Mektup yazmak, öğrencinin kişisel kelime servetini artırmaktan başka ona güzel davranışlar da kazandıran bir etkinlik olacaktır:
Öğrenci, güzel ifadelerle karşıdakinin beğenisini kazanmak ister; bu nedenle cümlelerini düşünerek kurar ve düzgün cümle kurmayı öğrenir.
Duygu ve düşüncelerini güzel anlatma gereği duyar ve bunun için yeni kelimeler, yeni deyimler, yeni sözler, yeni mısralar, yeni şiirler öğrenme ihtiyacı hisseder. Böylece kişisel kelime servetini zenginleştirir.
Estetiğe önem verir, yazısı güzelleşir, kâğıdı daha düzenli kullanmayı öğrenir, bu yolla eşyayı temiz, dikkatli ve amaca uygun kullanma alışkanlığı kazanır.
Güzel sözün insan üzerindeki etkisini yakından görür ve insana (arkadaşa, büyüğe, küçüğe, öğretmene…) hitap etmeyi öğrenir. Zarafeti ve kibarlığı öğrenir.

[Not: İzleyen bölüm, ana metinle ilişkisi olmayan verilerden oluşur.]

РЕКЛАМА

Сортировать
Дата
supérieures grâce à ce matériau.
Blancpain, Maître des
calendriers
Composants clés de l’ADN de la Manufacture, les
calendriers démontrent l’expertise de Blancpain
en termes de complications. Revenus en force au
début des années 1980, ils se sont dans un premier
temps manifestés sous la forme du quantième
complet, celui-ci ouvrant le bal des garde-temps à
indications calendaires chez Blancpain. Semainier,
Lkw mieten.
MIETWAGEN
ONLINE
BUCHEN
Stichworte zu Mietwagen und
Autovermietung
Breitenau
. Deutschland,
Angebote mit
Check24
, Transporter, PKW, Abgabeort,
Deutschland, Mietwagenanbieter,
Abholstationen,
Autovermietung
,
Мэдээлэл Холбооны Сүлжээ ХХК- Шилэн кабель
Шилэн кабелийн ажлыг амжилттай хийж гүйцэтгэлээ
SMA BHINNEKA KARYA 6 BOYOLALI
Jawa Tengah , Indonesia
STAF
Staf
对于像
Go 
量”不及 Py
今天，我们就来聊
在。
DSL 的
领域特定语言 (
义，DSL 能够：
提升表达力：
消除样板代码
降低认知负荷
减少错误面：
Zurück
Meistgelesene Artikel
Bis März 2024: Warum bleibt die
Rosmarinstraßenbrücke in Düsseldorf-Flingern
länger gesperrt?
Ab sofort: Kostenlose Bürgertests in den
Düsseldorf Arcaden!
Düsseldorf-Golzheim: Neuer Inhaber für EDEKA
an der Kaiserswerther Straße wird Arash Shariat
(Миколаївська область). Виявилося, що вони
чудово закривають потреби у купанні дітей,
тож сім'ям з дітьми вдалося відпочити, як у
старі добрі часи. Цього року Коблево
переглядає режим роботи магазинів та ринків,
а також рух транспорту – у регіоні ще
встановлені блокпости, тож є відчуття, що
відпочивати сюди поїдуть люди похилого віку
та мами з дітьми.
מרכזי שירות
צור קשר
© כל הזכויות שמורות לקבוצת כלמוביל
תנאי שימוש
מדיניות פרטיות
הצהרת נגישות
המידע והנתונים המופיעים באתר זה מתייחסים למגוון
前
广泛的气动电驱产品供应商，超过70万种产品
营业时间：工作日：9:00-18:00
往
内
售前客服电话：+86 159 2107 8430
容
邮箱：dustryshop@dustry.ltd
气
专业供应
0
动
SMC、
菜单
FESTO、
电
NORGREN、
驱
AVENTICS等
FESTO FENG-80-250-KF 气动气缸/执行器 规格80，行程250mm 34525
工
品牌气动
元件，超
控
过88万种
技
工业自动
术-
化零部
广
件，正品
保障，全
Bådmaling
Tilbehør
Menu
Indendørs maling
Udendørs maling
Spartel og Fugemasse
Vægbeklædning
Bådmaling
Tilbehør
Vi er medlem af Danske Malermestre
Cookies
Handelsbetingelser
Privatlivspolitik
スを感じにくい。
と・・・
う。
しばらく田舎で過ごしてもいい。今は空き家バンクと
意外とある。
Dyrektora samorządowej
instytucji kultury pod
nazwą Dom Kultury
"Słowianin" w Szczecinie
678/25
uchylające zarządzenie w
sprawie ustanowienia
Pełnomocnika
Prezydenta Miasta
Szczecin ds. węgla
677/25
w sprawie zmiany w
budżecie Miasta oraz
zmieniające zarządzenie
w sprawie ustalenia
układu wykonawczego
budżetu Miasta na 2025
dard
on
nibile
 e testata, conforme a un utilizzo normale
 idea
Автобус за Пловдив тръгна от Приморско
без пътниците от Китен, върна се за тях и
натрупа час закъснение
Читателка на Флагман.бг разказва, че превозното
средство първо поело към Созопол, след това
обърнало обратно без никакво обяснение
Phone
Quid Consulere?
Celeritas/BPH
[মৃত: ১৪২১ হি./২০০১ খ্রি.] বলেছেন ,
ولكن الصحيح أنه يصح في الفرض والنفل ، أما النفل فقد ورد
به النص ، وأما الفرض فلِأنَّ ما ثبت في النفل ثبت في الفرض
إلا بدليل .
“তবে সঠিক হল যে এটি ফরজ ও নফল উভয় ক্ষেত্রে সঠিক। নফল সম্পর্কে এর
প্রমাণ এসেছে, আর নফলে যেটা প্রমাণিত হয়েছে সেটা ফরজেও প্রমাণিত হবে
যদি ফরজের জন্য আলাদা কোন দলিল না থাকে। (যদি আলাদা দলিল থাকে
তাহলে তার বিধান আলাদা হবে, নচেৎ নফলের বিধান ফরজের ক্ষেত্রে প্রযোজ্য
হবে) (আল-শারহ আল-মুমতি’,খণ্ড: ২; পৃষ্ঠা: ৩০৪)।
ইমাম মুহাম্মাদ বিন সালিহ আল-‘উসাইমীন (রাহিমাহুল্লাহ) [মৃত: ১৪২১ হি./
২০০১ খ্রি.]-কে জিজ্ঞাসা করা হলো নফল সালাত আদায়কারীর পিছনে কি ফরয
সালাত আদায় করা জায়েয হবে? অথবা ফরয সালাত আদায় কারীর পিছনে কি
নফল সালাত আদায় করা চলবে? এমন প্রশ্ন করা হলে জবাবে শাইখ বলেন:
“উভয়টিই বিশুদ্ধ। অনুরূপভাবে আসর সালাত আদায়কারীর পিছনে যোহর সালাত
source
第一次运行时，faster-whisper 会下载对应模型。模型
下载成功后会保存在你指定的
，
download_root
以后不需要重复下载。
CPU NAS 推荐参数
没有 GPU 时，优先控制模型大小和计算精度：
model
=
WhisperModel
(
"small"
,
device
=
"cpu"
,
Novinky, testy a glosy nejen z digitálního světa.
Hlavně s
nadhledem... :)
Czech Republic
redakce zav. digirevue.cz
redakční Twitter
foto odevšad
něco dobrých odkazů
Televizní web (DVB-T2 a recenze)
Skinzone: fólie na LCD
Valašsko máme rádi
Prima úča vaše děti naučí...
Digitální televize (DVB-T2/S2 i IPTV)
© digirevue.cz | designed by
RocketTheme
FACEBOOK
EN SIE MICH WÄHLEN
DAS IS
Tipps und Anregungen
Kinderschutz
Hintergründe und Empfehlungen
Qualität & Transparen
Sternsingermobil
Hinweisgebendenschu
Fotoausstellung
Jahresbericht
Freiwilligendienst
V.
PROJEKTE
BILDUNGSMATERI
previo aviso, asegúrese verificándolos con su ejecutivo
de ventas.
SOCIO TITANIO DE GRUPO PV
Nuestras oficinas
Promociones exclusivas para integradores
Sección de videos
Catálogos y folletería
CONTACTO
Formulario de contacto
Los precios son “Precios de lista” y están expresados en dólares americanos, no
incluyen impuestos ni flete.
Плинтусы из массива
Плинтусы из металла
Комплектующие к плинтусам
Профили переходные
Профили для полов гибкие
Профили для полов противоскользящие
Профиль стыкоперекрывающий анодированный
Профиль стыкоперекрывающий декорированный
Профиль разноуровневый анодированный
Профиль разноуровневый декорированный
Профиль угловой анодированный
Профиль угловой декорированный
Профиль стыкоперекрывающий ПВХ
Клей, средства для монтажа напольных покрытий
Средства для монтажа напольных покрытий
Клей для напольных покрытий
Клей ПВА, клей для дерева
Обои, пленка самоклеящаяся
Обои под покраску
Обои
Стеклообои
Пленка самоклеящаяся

Bildiği ancak kullanmadığı kelimeleri sırası geldikçe yazılarında kullanıp onları aktif hâle getirir. Böylece sahip olduğu pasif kelime serveti ile aktif kelime serveti arasındaki sayısal farkı en aza indirir.
Batı ülkelerinde öğrenciler mektup yazmaya teşvik edilmektedir. Öğrenci iki sokak ötede oturan arkadaşına mektup yazar. Bir başka öğrenci iki apartman ileride oturan teyzesine / kuzenine mektup yazar. Bir başka öğrenci, akşam eve gelecek olsa bile, annesine / babasına mektup yazıp mektubu onun işyerine postalar. Hem okul müdürlükleri, hem posta idaresi hem de (bazı yerlerde) belediye çok mektup gönderen çocuklara armağanlar vermektedir. Bu uygulama, bir eğitim politikası olarak değerlendirilmekte ve bütün kamu kurum ve kuruluşları bu politika gereği eğitime bir şekilde katkıda bulunmaktadır.
Bu ülkelerde (Almanya, Hollanda, İsviçre) eğitim gören insanların yazıları çok güzeldir. Hepsi el yazısıyla yazar. İsterlerse sayfalarca uzunlukta mektup yazabilirler. Pek çoğunun okuma alışkanlığı yanında yazma alışkanlığı da vardır: Günlük tutarlar, mektup yazarlar, mahallî gazetelere yazı verirler, amatör olarak öykü, deneme, şiir yazarlar. Bu alışkanlıklar bu insanlara ilköğretim süreci içerisinde kazandırılmaktadır.
Bizim okullarımızda böyle bir eğitim yapılmadığı gibi, maalesef öngörülmüş değildir.
Geleneğe yaslanan eğitim politikaları her ülkede daima başarılı olmuş, geleneğin gücünü (rüzgârını) arkasına almayan eğitim politikalarına vatandaş daima muhalefet etmiştir. Mektup yazmak; üslûbuyla, edebiyle, kalıplaşmış sözleri, manileri, başlangıcı ve bitişiyle toplumumuzun güzel bir geleneği idi. Eğitimde bu gelenekten faydalanmalıyız. Bunun Türkçe eğitimi / öğretimi açısından çok isabetli bir karar olacağını vurgulamak istiyorum.